In my case this breaks further processing.

PR: 258334

Test Plan

Given the simple netgraph infrastructure to extrude an 802.1ad vlan (2) from an interface (lagg1) (and vice versa)

+ mkpeer lagg1: vlan lower downstream
+ name lagg1:lower vlag
+ msg vlag: setencapproto 0x88A8
+ mkpeer vlag: eiface test ether
+ msg vlag: addfilter { vid=2 hook="test" }
+ mkpeer vlag: eiface nomatch ether
# tcpdump -eni ngeth1 # nomatch

An unpatched 13-STABLE does spit out 802.1q frames on the "nomatch" hook which are displayed by tcpdump as

09:22:35 aa:aa:aa:aa:aa > bb:bb:bb:bb:bb:bb ethertype 802.1Q (0x8100), length 68: vlan 2, p 0, ethertype ...

After applying the patch, the netgraph node ng_vlan(4) connected to
the lower hook of ng_ether(4) is able to handle the frames accordingly
to the ethertype correctly.

Diff Detail

Repository
rS FreeBSD src repository - subversion
Lint
Lint OK
Unit
No Unit Test Coverage
Build Status
Buildable 43607
Build 40495: arc lint + arc unit

Event Timeline

donner requested review of this revision.Sep 7 2021, 8:29 AM

Could you describe the actual problem with ng_vlan? Without the problem statement, it's not exactly clear what can/should be done here.
This diff breaks QinQ processing, so it doesn't look like a path forward.

Could you describe the actual problem with ng_vlan? Without the problem statement, it's not exactly clear what can/should be done here.
This diff breaks QinQ processing, so it doesn't look like a path forward.

Done. Does it help to understand the problem?

Rebase to main.

@melifaro may you please point me to the problem with QinQ processing?
How can the processing work, if the ethertype information is lost?

Rebase to main.

@melifaro may you please point me to the problem with QinQ processing?
How can the processing work, if the ethertype information is lost?

Regardless of what encap is (vlan or qinq) the vlan code effectively does the same - pullups the header and record the tag.
If NIC does not support QINIQ tag removal (or vlanhwtag is explicitly turned off), such frames will be dropped after the change, which is the breakage I'm talking about

@melifaro may you please point me to the problem with QinQ processing?
How can the processing work, if the ethertype information is lost?

Regardless of what encap is (vlan or qinq) the vlan code effectively does the same - pullups the header and record the tag.
If NIC does not support QINIQ tag removal (or vlanhwtag is explicitly turned off), such frames will be dropped after the change, which is the breakage I'm talking about

In my case I have to handle arbitrary vlan tags in both directions, so the are provided inband (vlanhwtag disabled) and need to match the outside world exactly.
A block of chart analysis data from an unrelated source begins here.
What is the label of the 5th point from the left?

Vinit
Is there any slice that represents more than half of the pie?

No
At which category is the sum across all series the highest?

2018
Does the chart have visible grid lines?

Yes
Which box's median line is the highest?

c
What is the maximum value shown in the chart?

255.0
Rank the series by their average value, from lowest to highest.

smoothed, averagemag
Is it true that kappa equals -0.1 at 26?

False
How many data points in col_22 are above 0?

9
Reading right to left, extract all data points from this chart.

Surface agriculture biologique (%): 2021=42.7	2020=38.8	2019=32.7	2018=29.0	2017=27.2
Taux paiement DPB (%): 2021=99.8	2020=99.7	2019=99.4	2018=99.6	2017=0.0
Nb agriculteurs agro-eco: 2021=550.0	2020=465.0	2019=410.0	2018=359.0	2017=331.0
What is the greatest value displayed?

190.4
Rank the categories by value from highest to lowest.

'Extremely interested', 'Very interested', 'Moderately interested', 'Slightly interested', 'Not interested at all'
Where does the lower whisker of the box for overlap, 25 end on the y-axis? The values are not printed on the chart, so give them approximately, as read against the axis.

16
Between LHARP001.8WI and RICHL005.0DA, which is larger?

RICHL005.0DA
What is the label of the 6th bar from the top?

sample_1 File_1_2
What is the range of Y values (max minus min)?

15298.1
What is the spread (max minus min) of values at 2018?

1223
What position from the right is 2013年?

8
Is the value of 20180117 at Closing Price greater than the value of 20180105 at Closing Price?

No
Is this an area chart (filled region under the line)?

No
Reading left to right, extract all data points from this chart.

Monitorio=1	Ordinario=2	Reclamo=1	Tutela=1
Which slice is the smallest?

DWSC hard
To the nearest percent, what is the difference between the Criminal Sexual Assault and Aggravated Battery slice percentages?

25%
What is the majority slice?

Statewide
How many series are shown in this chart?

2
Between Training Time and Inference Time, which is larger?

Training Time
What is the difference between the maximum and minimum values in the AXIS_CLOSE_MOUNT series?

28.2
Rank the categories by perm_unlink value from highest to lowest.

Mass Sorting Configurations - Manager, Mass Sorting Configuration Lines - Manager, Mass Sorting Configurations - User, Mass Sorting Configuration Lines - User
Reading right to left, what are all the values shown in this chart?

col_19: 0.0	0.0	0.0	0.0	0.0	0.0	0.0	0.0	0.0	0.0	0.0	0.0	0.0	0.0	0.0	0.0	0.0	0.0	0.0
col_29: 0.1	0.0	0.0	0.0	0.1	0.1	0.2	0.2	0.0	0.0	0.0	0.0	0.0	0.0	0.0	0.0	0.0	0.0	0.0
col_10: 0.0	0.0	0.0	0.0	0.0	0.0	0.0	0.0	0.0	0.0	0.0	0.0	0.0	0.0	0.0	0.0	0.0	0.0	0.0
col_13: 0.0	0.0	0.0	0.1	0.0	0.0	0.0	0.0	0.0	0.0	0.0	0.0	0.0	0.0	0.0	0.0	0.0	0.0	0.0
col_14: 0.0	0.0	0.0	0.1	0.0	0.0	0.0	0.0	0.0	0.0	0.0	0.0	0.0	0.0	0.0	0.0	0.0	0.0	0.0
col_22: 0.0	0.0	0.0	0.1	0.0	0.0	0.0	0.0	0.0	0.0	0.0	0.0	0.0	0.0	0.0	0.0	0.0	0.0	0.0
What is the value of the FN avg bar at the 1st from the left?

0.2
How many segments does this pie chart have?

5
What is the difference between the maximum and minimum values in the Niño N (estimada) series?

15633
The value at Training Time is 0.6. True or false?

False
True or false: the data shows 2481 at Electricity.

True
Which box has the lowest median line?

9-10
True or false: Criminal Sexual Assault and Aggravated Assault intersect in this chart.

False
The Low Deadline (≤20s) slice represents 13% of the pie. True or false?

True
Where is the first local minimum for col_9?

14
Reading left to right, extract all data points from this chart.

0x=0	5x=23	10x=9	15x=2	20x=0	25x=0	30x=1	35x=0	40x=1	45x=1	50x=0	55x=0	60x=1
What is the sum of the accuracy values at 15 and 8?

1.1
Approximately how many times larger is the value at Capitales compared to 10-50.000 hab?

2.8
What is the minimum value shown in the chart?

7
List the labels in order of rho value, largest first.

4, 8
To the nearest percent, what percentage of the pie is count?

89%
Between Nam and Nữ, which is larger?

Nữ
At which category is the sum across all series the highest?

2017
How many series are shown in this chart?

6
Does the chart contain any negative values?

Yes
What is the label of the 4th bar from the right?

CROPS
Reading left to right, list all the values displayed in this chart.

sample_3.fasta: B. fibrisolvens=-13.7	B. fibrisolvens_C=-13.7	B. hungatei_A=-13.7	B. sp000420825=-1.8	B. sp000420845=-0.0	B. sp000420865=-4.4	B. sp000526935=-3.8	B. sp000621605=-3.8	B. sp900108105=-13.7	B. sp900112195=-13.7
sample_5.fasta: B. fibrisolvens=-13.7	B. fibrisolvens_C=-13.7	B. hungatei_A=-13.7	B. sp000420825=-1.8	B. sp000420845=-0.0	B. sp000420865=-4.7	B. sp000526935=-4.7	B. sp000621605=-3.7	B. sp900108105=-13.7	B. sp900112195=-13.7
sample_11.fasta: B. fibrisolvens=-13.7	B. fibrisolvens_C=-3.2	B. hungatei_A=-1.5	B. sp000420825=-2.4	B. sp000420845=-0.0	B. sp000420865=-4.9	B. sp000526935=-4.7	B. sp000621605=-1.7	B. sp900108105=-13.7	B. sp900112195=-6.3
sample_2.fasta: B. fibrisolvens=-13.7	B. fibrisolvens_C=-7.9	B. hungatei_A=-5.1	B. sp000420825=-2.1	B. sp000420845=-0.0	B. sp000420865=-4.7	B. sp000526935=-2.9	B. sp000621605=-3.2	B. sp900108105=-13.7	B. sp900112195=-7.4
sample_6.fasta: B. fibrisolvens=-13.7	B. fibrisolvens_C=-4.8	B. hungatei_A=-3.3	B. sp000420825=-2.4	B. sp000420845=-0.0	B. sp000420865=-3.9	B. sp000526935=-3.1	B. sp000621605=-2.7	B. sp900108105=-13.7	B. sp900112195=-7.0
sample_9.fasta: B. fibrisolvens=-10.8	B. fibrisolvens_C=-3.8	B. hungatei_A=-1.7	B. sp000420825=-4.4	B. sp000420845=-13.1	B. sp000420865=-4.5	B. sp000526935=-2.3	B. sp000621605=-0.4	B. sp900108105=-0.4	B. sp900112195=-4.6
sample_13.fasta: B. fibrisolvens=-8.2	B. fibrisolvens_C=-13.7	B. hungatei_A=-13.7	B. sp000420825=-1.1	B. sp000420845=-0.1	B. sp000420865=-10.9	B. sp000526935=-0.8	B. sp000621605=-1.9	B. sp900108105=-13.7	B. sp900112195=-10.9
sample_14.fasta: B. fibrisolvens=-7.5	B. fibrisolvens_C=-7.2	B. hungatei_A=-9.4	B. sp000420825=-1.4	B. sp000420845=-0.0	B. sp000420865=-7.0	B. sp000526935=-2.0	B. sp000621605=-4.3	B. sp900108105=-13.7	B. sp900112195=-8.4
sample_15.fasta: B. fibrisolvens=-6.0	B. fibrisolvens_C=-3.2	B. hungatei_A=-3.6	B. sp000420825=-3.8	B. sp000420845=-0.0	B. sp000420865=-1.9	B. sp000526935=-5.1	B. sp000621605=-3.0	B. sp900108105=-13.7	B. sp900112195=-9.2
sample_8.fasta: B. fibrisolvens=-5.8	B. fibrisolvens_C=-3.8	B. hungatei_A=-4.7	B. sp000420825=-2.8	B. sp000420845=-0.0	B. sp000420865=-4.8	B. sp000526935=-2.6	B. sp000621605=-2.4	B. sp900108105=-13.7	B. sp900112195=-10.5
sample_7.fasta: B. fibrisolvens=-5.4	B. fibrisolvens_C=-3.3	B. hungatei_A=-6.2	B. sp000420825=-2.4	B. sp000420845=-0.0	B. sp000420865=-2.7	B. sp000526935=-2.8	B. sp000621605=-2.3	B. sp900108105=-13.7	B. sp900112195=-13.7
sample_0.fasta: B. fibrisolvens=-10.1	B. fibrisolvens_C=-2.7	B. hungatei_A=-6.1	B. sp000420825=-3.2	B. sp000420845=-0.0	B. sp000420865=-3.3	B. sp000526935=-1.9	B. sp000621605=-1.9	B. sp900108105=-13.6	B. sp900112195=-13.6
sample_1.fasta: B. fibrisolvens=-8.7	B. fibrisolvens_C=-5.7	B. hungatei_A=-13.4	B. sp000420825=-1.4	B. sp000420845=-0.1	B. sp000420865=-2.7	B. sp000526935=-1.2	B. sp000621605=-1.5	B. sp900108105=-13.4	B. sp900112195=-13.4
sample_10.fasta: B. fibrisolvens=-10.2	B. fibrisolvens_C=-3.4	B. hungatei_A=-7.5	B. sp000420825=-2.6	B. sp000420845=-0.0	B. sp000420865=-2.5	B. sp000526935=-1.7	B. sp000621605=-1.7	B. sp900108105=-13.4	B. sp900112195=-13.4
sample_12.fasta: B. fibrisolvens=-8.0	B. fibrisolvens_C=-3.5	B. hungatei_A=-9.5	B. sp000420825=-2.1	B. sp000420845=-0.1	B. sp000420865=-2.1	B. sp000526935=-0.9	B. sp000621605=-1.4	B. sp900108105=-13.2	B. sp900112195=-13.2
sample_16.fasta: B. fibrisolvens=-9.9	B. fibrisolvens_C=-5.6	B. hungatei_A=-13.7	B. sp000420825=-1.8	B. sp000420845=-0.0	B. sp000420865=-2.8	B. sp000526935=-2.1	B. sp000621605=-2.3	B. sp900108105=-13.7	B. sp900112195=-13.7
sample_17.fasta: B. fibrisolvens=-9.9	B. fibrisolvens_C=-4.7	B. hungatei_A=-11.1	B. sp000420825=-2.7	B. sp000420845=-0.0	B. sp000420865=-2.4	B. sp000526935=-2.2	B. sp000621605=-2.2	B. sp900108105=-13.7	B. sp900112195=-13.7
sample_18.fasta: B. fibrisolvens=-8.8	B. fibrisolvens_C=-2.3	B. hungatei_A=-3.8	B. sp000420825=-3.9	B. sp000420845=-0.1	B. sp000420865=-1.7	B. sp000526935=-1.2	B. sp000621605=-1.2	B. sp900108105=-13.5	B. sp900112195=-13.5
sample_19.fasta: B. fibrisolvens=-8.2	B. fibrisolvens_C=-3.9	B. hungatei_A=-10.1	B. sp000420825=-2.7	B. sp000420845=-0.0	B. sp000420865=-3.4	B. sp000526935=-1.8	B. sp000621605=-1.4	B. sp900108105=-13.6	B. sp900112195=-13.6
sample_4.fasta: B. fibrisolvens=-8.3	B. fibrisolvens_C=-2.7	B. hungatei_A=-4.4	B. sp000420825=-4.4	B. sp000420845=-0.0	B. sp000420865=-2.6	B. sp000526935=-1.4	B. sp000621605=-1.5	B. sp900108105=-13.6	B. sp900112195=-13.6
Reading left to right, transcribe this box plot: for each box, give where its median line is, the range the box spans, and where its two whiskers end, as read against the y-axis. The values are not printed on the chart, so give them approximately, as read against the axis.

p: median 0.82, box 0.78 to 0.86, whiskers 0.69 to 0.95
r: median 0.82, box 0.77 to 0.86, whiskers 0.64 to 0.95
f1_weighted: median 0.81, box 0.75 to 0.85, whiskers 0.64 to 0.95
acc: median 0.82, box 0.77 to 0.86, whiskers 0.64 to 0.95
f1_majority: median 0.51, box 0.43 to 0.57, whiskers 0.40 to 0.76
The current approach is not able to regenerate the QinQ ethertype in outbound direction without hardware support. This is an unexpected behavior which breaks existing production setups.

This fix reestablish the previous, working situation for 802.1ad frames without static hardware assignments. It runs in production since the breakage of 13.0.

In order to solve this mess, I'd need to know witch part of the QinQ handling will break if only 802.1q frames are removed. It would be very nice to have a code path with will server all purposes, not only the latest commiter. Can you point me to the relevant part, please?